Stored data
____________
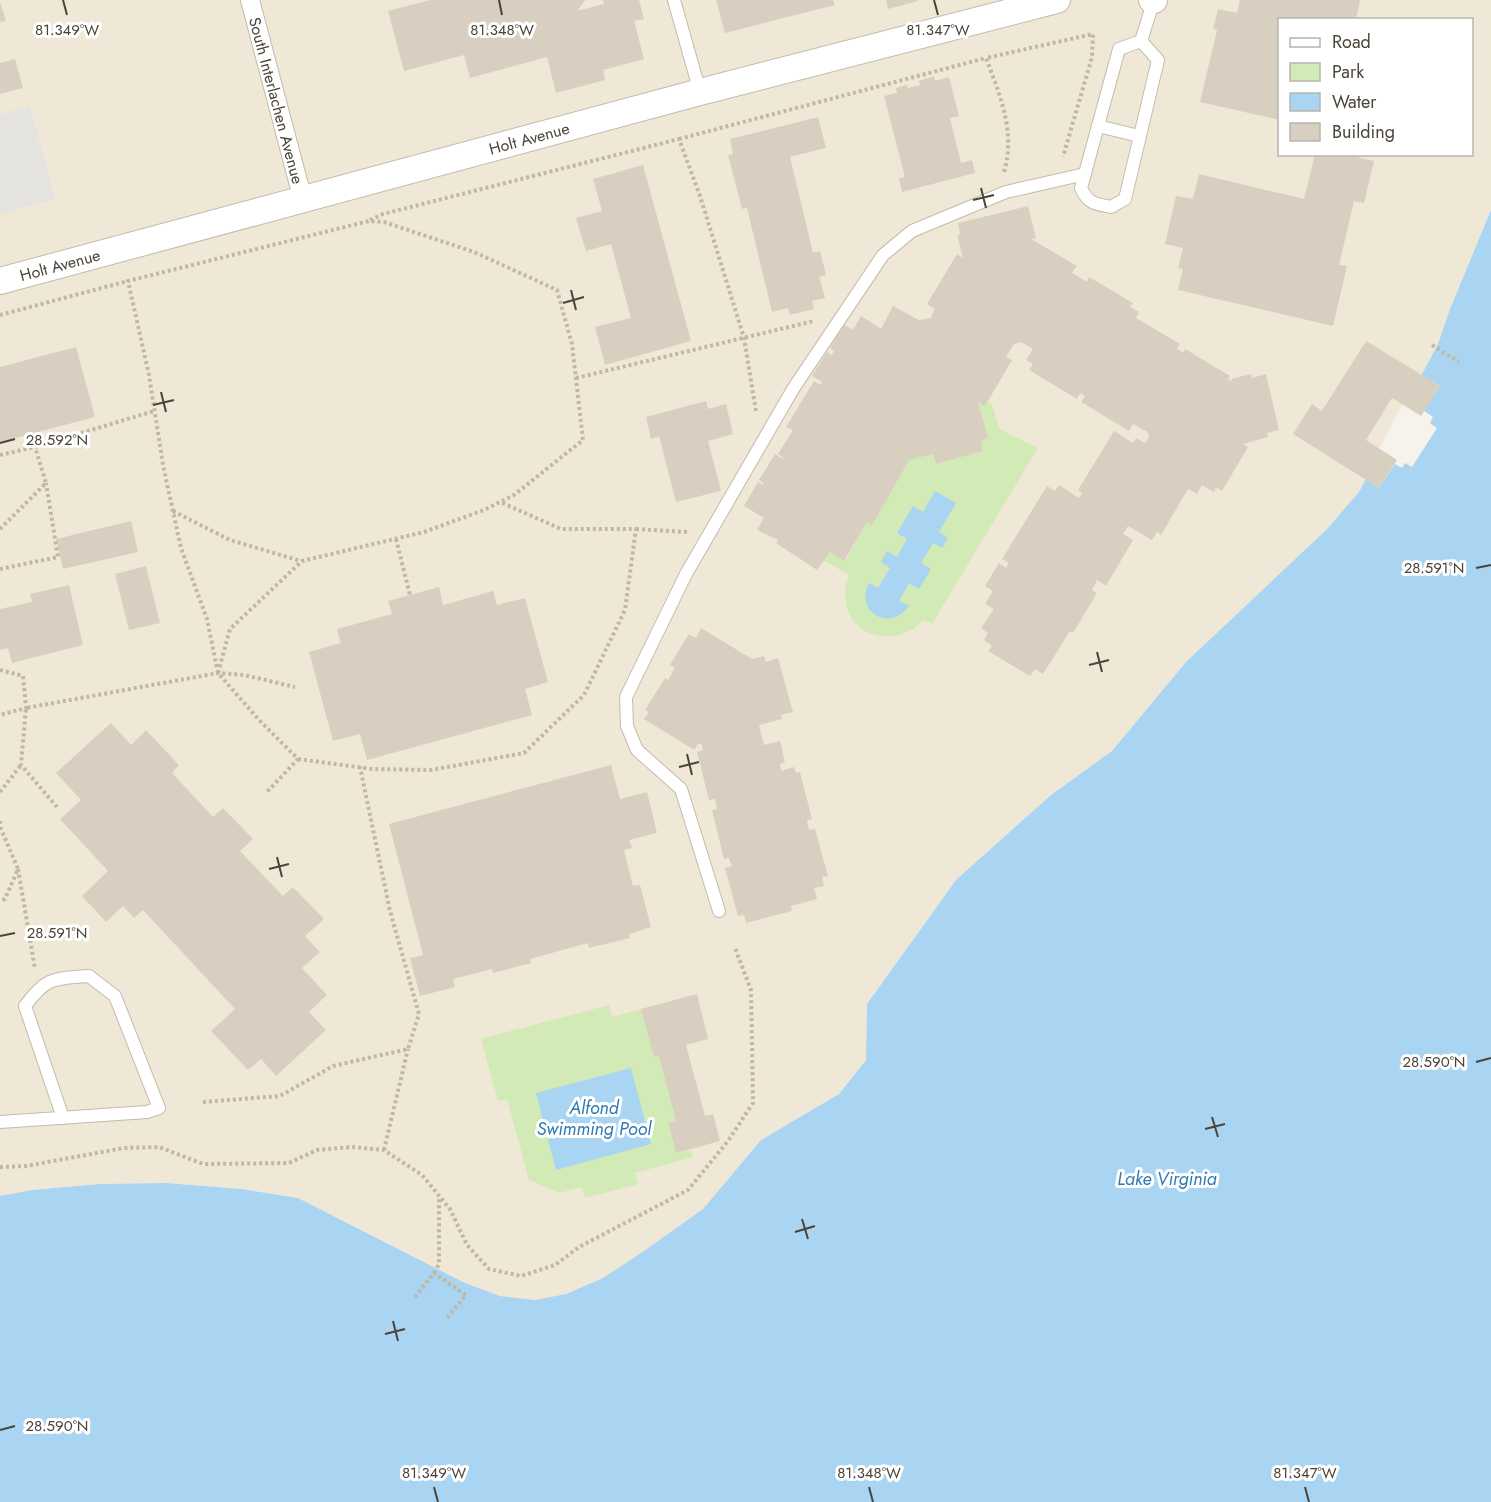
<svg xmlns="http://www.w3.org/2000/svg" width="1491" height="1502" viewBox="0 0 1491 1502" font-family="Jost,sans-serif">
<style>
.education{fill:#efe8d6;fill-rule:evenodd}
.green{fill:#d2eab5}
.parking{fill:#e5e3e0}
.water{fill:#a9d4f2}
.pier{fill:#f6f3ec}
.building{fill:#d8cfc1}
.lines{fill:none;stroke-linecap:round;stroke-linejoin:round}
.service-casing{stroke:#c2bbae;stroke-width:14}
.pedestrian-casing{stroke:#c2bbae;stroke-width:20}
.minor-casing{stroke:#c2bbae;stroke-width:28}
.path{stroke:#c4b79f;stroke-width:4;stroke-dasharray:3 3;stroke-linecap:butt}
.service{stroke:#fff;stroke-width:12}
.pedestrian{stroke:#fff;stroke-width:18}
.minor{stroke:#fff;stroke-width:26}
.ticks{fill:none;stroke:#4b4439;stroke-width:2}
.labels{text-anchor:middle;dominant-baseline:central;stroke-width:6;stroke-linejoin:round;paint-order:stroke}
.street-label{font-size:16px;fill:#4b4439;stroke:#fff}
.water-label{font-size:18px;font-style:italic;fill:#2e7ab2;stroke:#fff}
.ticks-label{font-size:15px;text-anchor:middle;fill:#4b4439;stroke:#fff;stroke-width:6;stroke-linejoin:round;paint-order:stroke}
</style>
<rect width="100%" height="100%" fill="#f6f3ec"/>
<path class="education" d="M0 0H1491V210L1450 309 1438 344 1359 492 1327 529 1186 662 1112 751 1051 795 956 880 867 1004 866 1060 839 1094 761 1140 703 1209 644 1251 603 1278 566 1294 535 1300 500 1296 465 1283 298 1198 241 1189 166 1183 100 1184 32 1190 0 1196ZM1280 20H1472V154H1280Z"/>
<g class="green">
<path d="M988 401 992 404 999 429 1038 448 932 624 924 620C885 658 830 625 849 575L823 560 830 552 845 561 867 522 909 460 933 454 936 464 983 451 981 440 987 438 978 402 985 406Z"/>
<polygon points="609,1005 612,1017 641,1009 654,1057 659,1056 676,1121 668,1123 676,1153 691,1150 693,1157 635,1173 638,1184 585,1198 582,1187 559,1193 529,1180 507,1099 498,1101 481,1039"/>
</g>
<polygon class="parking" points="30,106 55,199 0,214 0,114"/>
<g class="water">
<polygon points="1491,210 1491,1502 0,1502 0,1196 32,1190 100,1184 166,1183 241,1189 298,1198 465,1283 500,1296 535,1300 566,1294 603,1278 644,1251 703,1209 761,1140 839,1094 866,1060 867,1004 956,880 1051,795 1112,751 1186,662 1327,529 1359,492 1438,344 1450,309"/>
<path d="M935 491 956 503 939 532 948 538 942 548 933 543 921 563 931 569 919 589 909 583 899 601 909 606C890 633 854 612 869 583L878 588 890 568 881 562 887 551 897 557 907 539 897 533 913 506 923 512Z"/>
<polygon points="631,1068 651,1144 556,1170 536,1093"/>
</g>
<polygon class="pier" points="1419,374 1440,386 1424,411 1433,417 1430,423 1437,428 1412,467 1405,463 1402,468 1395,464 1379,488 1363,478"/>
<g class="building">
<polygon points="430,0 585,0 577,11 604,4 603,0 639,0 644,19 634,21 644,59 603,70 605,80 556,93 547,57 470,78 464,55 404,71 388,11"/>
<polygon points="716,0 833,0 835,5 725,33"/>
<polygon points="886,0 918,0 918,1 888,9"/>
<polygon points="1240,0 1360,0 1356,20 1280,20 1280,120 1200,102 1217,30 1213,29 1218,9 1237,13"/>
<polygon points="0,2 6,21 0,22"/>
<polygon points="15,59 23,88 0,94 0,63"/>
<polygon points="934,76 935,81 949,77 959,116 950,118 961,163 972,160 975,173 902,192 899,178 905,177 884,96 897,93 896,88 907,85 908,88 920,85 919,81"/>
<polygon points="818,117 826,148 790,157 813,253 820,251 826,275 819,277 825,298 812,301 814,309 790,315 788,308 772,312 747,208 742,209 728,155 733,154 730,139"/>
<polygon points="1315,154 1344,154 1374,161 1364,203 1354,201 1339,265 1347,266 1333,326 1178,290 1183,269 1178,268 1183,248 1165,244 1176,196 1193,199 1199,174 1304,199"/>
<polygon points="643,165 691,341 605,365 595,327 631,318 611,244 586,251 576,218 602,211 593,179"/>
<polygon points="1028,206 1036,238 1031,239 1077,266 1072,273 1087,282 1089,277 1133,303 1130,307 1139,312 1136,318 1180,344 1177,349 1184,353 1185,349 1230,376 1228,379 1232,382 1231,379 1251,374 1252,378 1266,374 1279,430 1267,433 1268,437 1243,444 1248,447 1222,491 1216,487 1214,492 1202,485 1197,494 1188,489 1161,535 1157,532 1152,540 1128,526 1123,534 1133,540 1106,586 1097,580 1092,590 1097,593 1073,633 1070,631 1043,674 1035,669 1030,676 988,651 992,646 984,640 988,633 981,628 994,609 985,604 993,591 985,586 999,563 1006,568 1009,563 1002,559 1047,486 1055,491 1059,485 1079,498 1082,493 1078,490 1114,431 1133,443 1136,438 1145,443 1149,437 1148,432 1133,424 1129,431 1081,402 1085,396 1080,393 1077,399 1029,370 1033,364 1026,360 1033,349 1021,342 1014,344 1006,357 1012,360 985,406 978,402 988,438 981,440 983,451 936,464 933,454 909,460 872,525 867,522 844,561 830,552 817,570 776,543 778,540 757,530 764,518 744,506 758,482 763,485 764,483 759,480 775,454 783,459 784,458 778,454 793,430 786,427 814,381 820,385 822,382 812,376 827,352 832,355 834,351 830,348 844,324 853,330 861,316 881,329 893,306 919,320 931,318 935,309 927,304 957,254 963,258 957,235 960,235 958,223"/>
<polygon points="1366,341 1440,386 1421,416 1392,398 1366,440 1397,460 1379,488 1293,434 1312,404 1322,411"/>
<polygon points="76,347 95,417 0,442 0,367"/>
<polygon points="706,401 708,409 726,404 733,434 708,441 721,491 676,502 659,436 651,439 646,417"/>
<polygon points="131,521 138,552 63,569 56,539"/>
<polygon points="146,566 160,623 129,630 115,574"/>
<polygon points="69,585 83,645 12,663 8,648 0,650 0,609 32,602 30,594"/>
<polygon points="439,587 443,605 493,591 497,605 525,598 548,682 525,689 532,715 367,760 360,734 333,741 309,652 341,643 337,629 392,614 388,601"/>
<polygon points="701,628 752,659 764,656 766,662 778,658 793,712 781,715 782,719 759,725 764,745 780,741 785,762 780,764 781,771 794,767 796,773 800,772 812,819 807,820 809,830 815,829 828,876 822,877 824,886 814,888 817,899 791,906 792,911 746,923 744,915 738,916 725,868 732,866 729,858 724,859 712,810 717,809 715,799 709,800 697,752 703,750 702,745 699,743 694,750 644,719 649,712 645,710 665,678 668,680 675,668 670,665 689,634 696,638"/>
<polygon points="111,723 131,745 146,730 179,765 172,773 213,817 223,808 253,839 240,851 283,896 293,887 324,919 305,936 320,952 302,968 327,995 309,1012 326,1030 276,1076 261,1059 248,1070 211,1031 235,1009 143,910 134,918 123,906 106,922 82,896 108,871 60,819 81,800 56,773"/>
<polygon points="611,765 620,799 647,792 657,833 629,840 632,848 624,850 633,886 640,885 651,927 629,934 630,938 589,948 588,943 530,959 531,963 493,973 492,969 453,979 455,987 420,996 410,958 423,955 389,824"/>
<polygon points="697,994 708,1039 686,1045 705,1116 713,1114 720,1141 676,1153 668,1122 676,1121 659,1056 654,1057 641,1009"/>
</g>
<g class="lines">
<defs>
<g id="service">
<polyline points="674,0 700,92"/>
<path d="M1141 41 1158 60 1125 199 1111 207C1096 204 1088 204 1081 188L1119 49Z"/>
<polyline points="1141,41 1154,0"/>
<polyline points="1098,126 1139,136"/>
<polyline points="719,911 681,789 637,750 627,726 626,697 686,574 793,389 883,255 912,231 1006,192 1085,174"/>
<path d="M0 1122 147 1112 159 1108 115 996 89 976C54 979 47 976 25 1006L63 1118"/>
</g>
<g id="pedestrian">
<path id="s1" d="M250 0 303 200"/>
</g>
<g id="minor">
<polyline points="1152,0 1154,0"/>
<path id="s2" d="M0 281 700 92 1057 0"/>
</g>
</defs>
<use href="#service" class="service-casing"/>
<use href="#pedestrian" class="pedestrian-casing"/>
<use href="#minor" class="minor-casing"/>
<g class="path">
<polyline points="679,139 986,58"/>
<path d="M1004 172C1016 133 1000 95 986 58L1093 34 1092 57 1063 157"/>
<polyline points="370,220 383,214 679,139 700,196 744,338 756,411"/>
<polyline points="0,315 128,281"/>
<polyline points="1432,345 1459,362"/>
<polyline points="576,378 814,321"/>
<polyline points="0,455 35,447 154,411"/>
<polyline points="173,511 230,540 301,561"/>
<polyline points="0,529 46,483 35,447"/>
<polyline points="636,529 687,532"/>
<polyline points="396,539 410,595"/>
<polyline points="0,569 58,557 46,483"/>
<polyline points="0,670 23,676 26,708 0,715"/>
<polyline points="218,673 230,629 302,561 424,532 484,510 514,495 583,440 572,344 557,290 474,252 384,222 369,221 128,281 149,375 163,465 181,548 207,619 218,673 260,721 298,759 267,792"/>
<polyline points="298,759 372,769 431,770 524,753 584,695 625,610 636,529 561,529 500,502"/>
<polyline points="0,792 21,765"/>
<polyline points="57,807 21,765 26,708 218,673 244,675 295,687"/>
<polyline points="0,821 1,829 18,869 5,899 0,901"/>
<polyline points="18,869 35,969"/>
<polyline points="203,1102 280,1096 333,1066 408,1049 419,1014 390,911 360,767"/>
<polyline points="384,1150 408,1049"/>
<polyline points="0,1167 26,1166 124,1148 159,1147 203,1164 289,1163 317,1150 352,1147 384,1150 422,1175 450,1209 467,1245 489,1269 521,1276 555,1265 579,1247 688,1190 728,1141 753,1103 751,990 735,948"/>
<polyline points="434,1273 439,1264 439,1197"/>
<polyline points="415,1297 434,1273 466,1295 446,1319"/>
</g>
<use href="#service" class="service"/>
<use href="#pedestrian" class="pedestrian"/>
<use href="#minor" class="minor"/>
</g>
<path class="ticks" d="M63 0 67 15M499 0 502 15M934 0 938 15M981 188 986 208M973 200 994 195M571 290 576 310M563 303 584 297M161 392 166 412M153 405 174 400M0 443 15 439M1476 568 1491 565M1097 652 1102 672M1089 665 1109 660M687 754 692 775M679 767 699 762M277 857 282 877M269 869 289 864M0 936 15 933M1476 1062 1491 1058M1212 1117 1218 1137M1205 1129 1225 1124M802 1219 808 1239M795 1232 815 1226M393 1321 398 1341M385 1334 405 1329M0 1430 15 1426M434 1487 438 1502M869 1487 873 1502M1305 1487 1309 1502"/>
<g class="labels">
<g class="street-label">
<text stroke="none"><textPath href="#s1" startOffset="104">South Interlachen Avenue</textPath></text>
<text stroke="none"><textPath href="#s2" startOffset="548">Holt Avenue</textPath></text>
<text stroke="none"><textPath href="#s2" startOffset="62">Holt Avenue</textPath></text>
</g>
<g class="water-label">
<text x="594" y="1108">Alfond<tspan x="594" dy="21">Swimming Pool</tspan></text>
<text x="1167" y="1179">Lake Virginia</text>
</g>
</g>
<g class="ticks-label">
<text x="67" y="35">81.349°W</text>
<text x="502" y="35">81.348°W</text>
<text x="938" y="35">81.347°W</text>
<text x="57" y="445">28.592°N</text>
<text x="1434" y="573">28.591°N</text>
<text x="57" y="938">28.591°N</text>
<text x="1434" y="1067">28.590°N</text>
<text x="57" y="1431">28.590°N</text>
<text x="434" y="1478">81.349°W</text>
<text x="869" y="1478">81.348°W</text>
<text x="1305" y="1478">81.347°W</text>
</g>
<rect x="1278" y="18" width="195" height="138" fill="#ffffff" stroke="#b7b4b0" stroke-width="1.5"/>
<rect x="1290" y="38" width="30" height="9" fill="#ffffff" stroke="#b7b4b0" stroke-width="1.5"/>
<text x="1332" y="48" font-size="18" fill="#4b4439">Road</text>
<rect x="1290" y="63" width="30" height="18" fill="#d2eab5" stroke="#b7b4b0" stroke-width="1.5"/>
<text x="1332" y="78" font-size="18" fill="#4b4439">Park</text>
<rect x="1290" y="93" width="30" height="18" fill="#a9d4f2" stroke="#b7b4b0" stroke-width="1.5"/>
<text x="1332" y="108" font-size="18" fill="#4b4439">Water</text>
<rect x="1290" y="123" width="30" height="18" fill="#d8cfc1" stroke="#b7b4b0" stroke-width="1.5"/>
<text x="1332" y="138" font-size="18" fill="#4b4439">Building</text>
</svg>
____________
**What you should do:** Wherever a line above contains "lines", copy that line.

**Reply to the exercise:**
.lines{fill:none;stroke-linecap:round;stroke-linejoin:round}
<g class="lines">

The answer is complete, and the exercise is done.